WASHINGTON—Credit unions, other financial service providers, consumer groups, Congress and others have now gotten their first insights into the priorities of new CFPB Director Rohit Chopra, who testified twice before Congress this week.
Chopra appeared before both committees in both the House and Senate during hearings conducted as part of the semi-annual review of the CFPB.
Much of his testimony was not a surprise, as the CFPB has sent a number of signals on its future direction under the Biden administration, and Chopra limited much of his testimony to three main themes.
In an announcement certain to be welcome by credit unions, Chopra expressed his desire to focus his oversight on the largest, nationwide offenders as opposed to smaller institutions.
Three Priorities
Of note, Chopra's three main priorities include:
- A focus on increasing competition in consumer financial markets, specifically in the mortgage refinance market
- An increase in scrutiny of repeat-offender companies
- A search for ways to “restore relationship banking in an era of big data.”
Other Issues Raised
During the hearings, lawmakers raised several issues that affect credit unions, including:
- UDAAP: The CFPB in March rescinded its policy statement related to the "abusive" prong of the unfair, deceptive, or abusive acts or practices (UDAAP) provision. The statement was issued in January 2020. During the hearing, Chopra explained his desire to create a strong jurisprudence on the subject.
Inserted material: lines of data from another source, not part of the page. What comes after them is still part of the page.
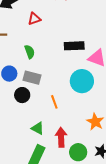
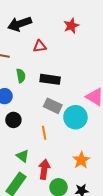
black rectangle: (74, 46) -> (50, 79), moved
green semicircle: (30, 52) -> (21, 76), moved
gray rectangle: (32, 78) -> (53, 106), moved

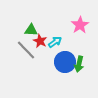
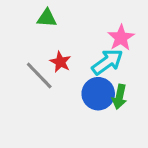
green triangle: (31, 30) -> (47, 18), moved
cyan arrow: (55, 42) -> (107, 62), moved, size x1.5

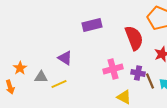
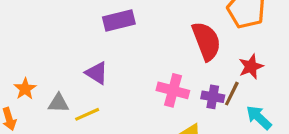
purple rectangle: (92, 25) -> (119, 20), moved
pink cross: (113, 69) -> (173, 90), turned 30
brown line: (150, 81) -> (232, 94), moved, turned 49

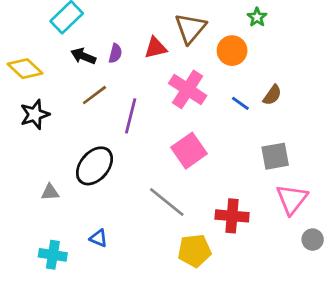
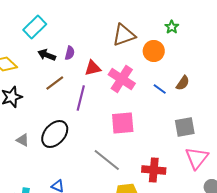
brown triangle: (190, 28) -> (124, 35), turned 30
red triangle: (156, 48) -> (93, 68), moved
pink square: (189, 151) -> (123, 123), turned 30
gray triangle: (50, 192) -> (23, 140), moved, turned 32

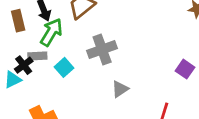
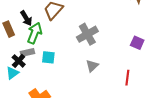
gray cross: (102, 50) -> (87, 34), moved
cyan square: (64, 67) -> (48, 57), turned -32

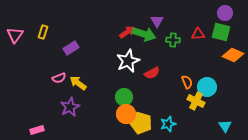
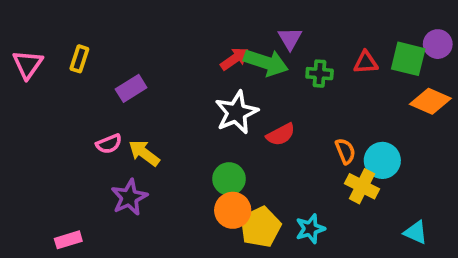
purple circle: (225, 13) -> (438, 44), moved
yellow pentagon: (141, 123) -> (260, 227), turned 30
cyan triangle: (225, 126) -> (416, 232), turned -32

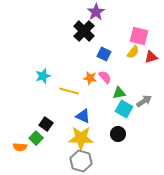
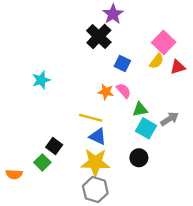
pink square: (139, 36) -> (164, 42), turned 30
cyan star: (43, 76) -> (41, 80), moved
yellow line: (69, 91) -> (91, 118), moved
orange semicircle: (20, 147) -> (14, 174), moved

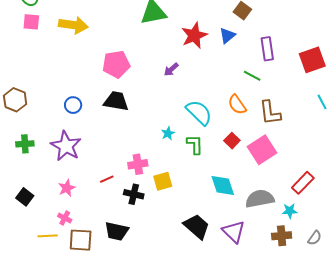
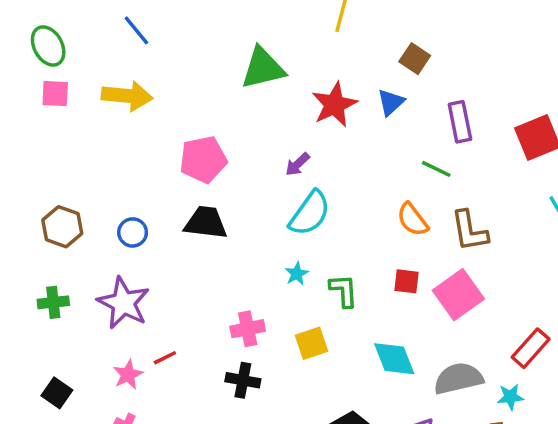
brown hexagon: (15, 100) -> (62, 227), moved
cyan semicircle: (199, 112) -> (310, 213), moved, turned 84
red square: (232, 141) -> (407, 281), turned -35
red line: (107, 179) -> (165, 358), moved
yellow square: (163, 181) -> (312, 343), moved

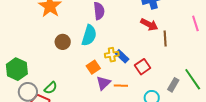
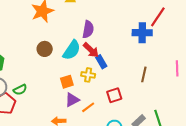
red arrow: (149, 24) -> (91, 50), moved
blue rectangle: (122, 56) -> (101, 62), moved
orange line: (121, 86) -> (88, 107), turned -56

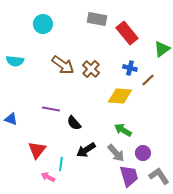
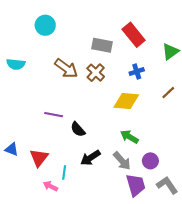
gray rectangle: (97, 19) -> (102, 45), moved
blue cross: (130, 68) -> (137, 72), turned -32
brown line: (148, 80) -> (168, 93), moved
blue triangle: (11, 119) -> (12, 149), moved

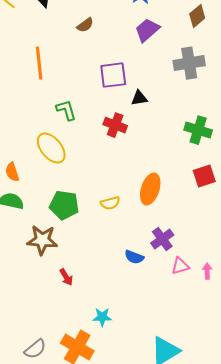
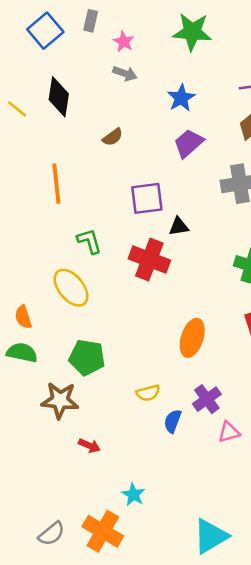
red cross: (115, 125) -> (149, 260), size x1.4
yellow semicircle: (110, 203) -> (148, 393), moved
blue semicircle: (134, 257) -> (173, 421), turned 90
red arrow: (66, 277) -> (89, 446), turned -36
cyan star: (102, 317) -> (133, 495), turned 30

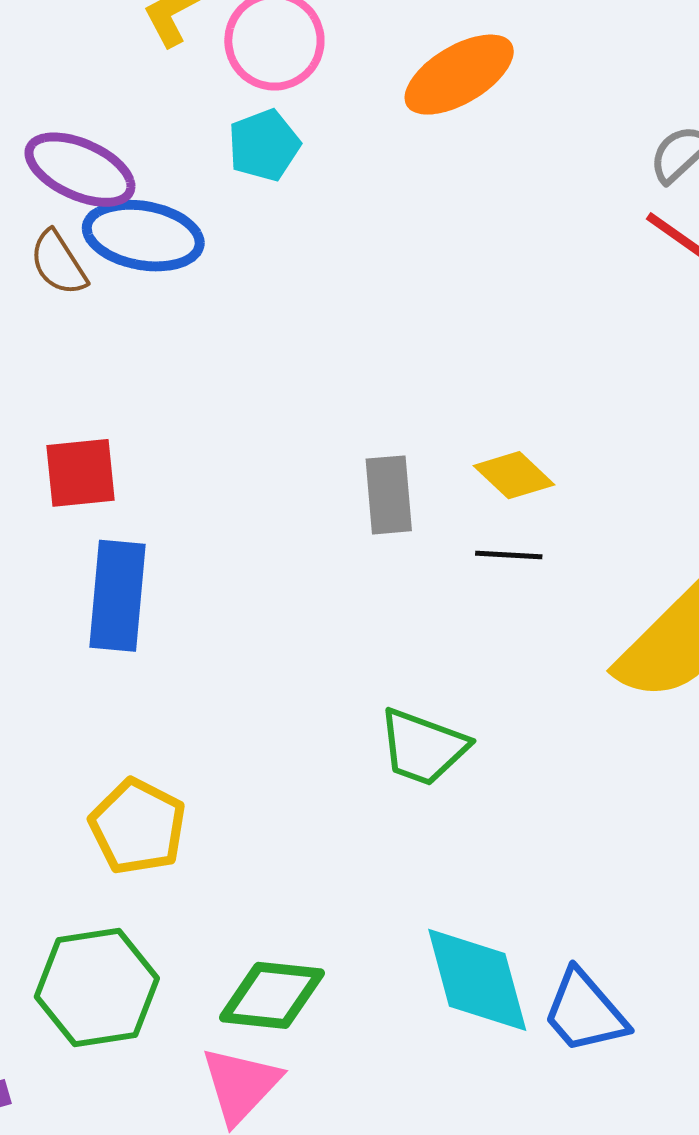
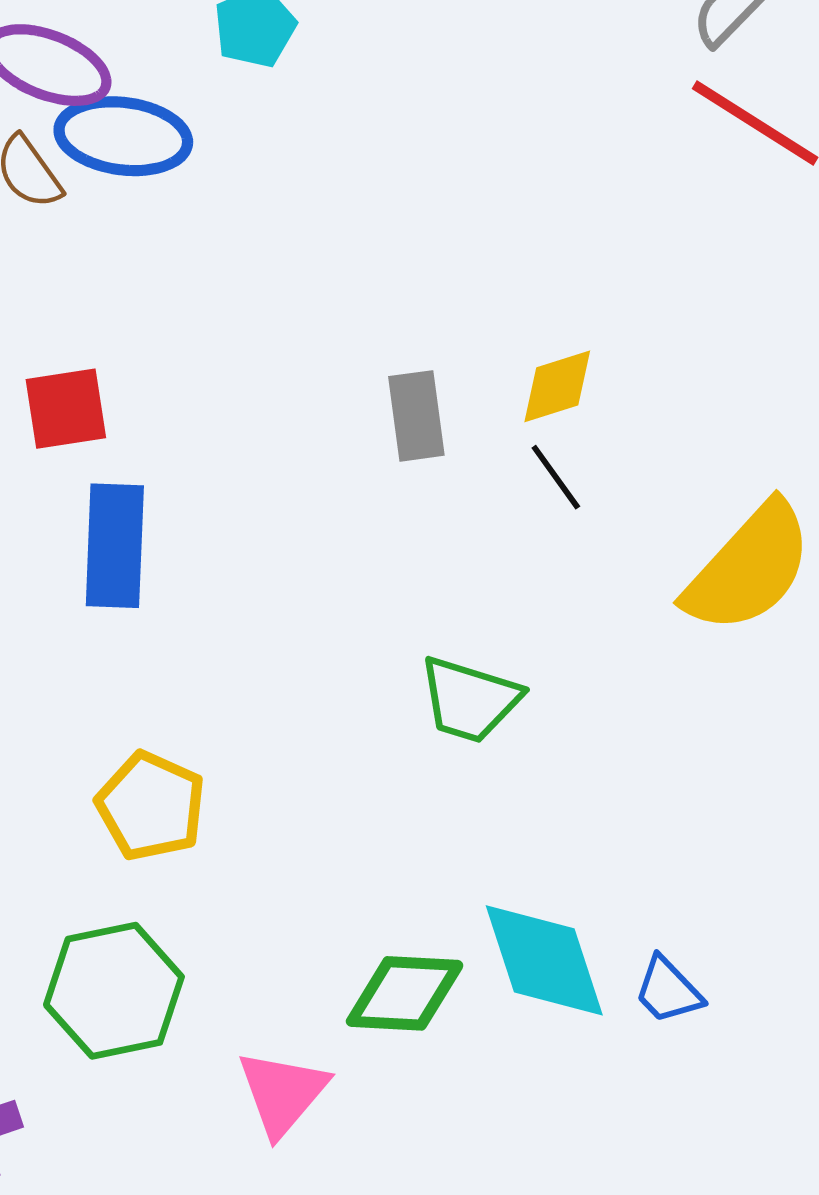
yellow diamond: (514, 475) -> (557, 386), turned -58
black line: (509, 555) -> (556, 477), turned 54
green diamond: (272, 995) -> (405, 993), moved
blue trapezoid: (585, 1012) -> (668, 990), size x0.7

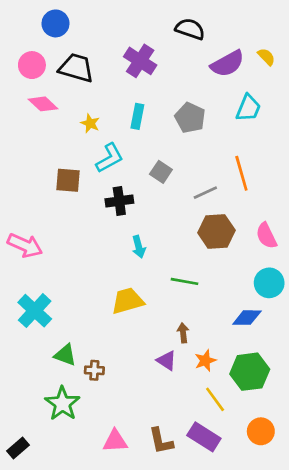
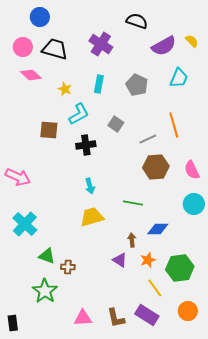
cyan arrow: (139, 247) -> (90, 186), moved
blue diamond: (247, 318) -> (158, 229), moved
black rectangle: (18, 448) -> (13, 323), turned -56

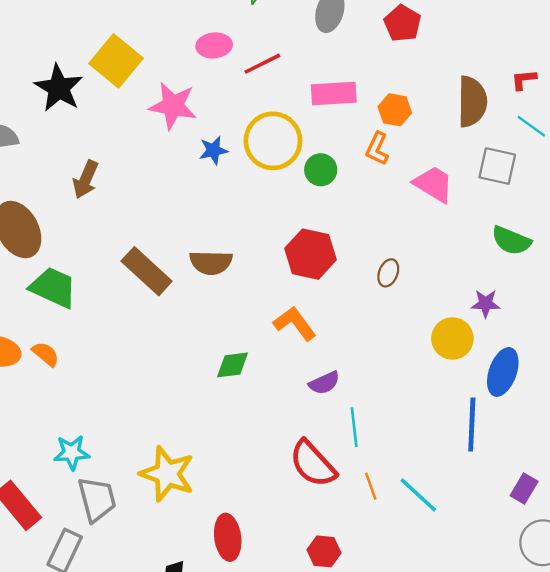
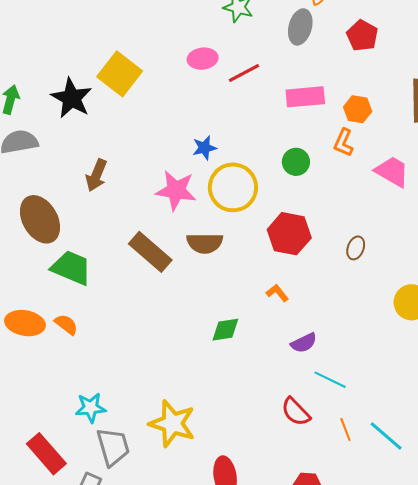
pink star: (173, 106) -> (176, 190), moved
yellow circle: (273, 141) -> (233, 187), moved
orange L-shape: (295, 323) -> (277, 293), size x0.6
cyan line: (354, 427) -> (330, 380), turned -56
red semicircle: (313, 464) -> (296, 412), size x0.7

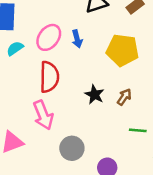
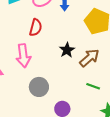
red semicircle: (49, 77) -> (36, 28), size x0.7
brown arrow: (124, 97) -> (89, 58), size x1.5

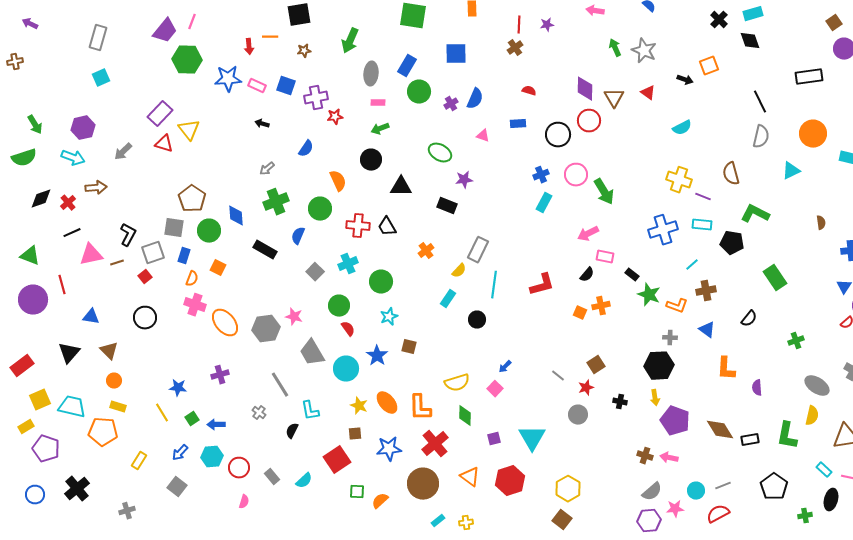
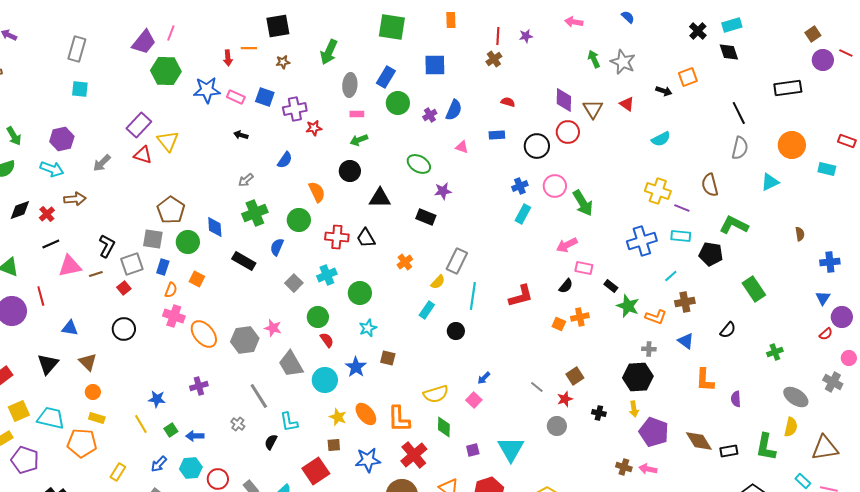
cyan square: (101, 78) -> (80, 89), turned 30

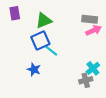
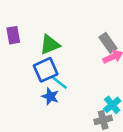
gray rectangle: (90, 19) -> (108, 43), turned 49
blue star: (34, 69) -> (50, 96), moved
- Qualified Mortgage: Chopra was asked whether the CFPB has seen an uptick in concerns since the extension of the qualified mortgage (QM) patch, to which he responded that the economic uncertainty and housing market boom has not been normal, and it is hard to say how it has worked so far. The Bureau in April issued a final rule to delay the mandatory compliance date of its general QM rule to Oct. 1, 2022.
- CFPB structure: Many committee members raised concerns with the Bureau's single-director structure. Last year, the Supreme Court found that the Bureau's "leadership by a single individual removable only for inefficiency, neglect, or malfeasance violates the separation of powers." Both credit union trade groups have expressed support for changing the leadership structure to a five-person commission.
- Payday lending: When asked about whether or not he would go beyond restoring the 2017 rule cracking down on payday lenders, Chopra did not address the rule specifically and only stated the Bureau will “monitor consumer financial markets carefully.”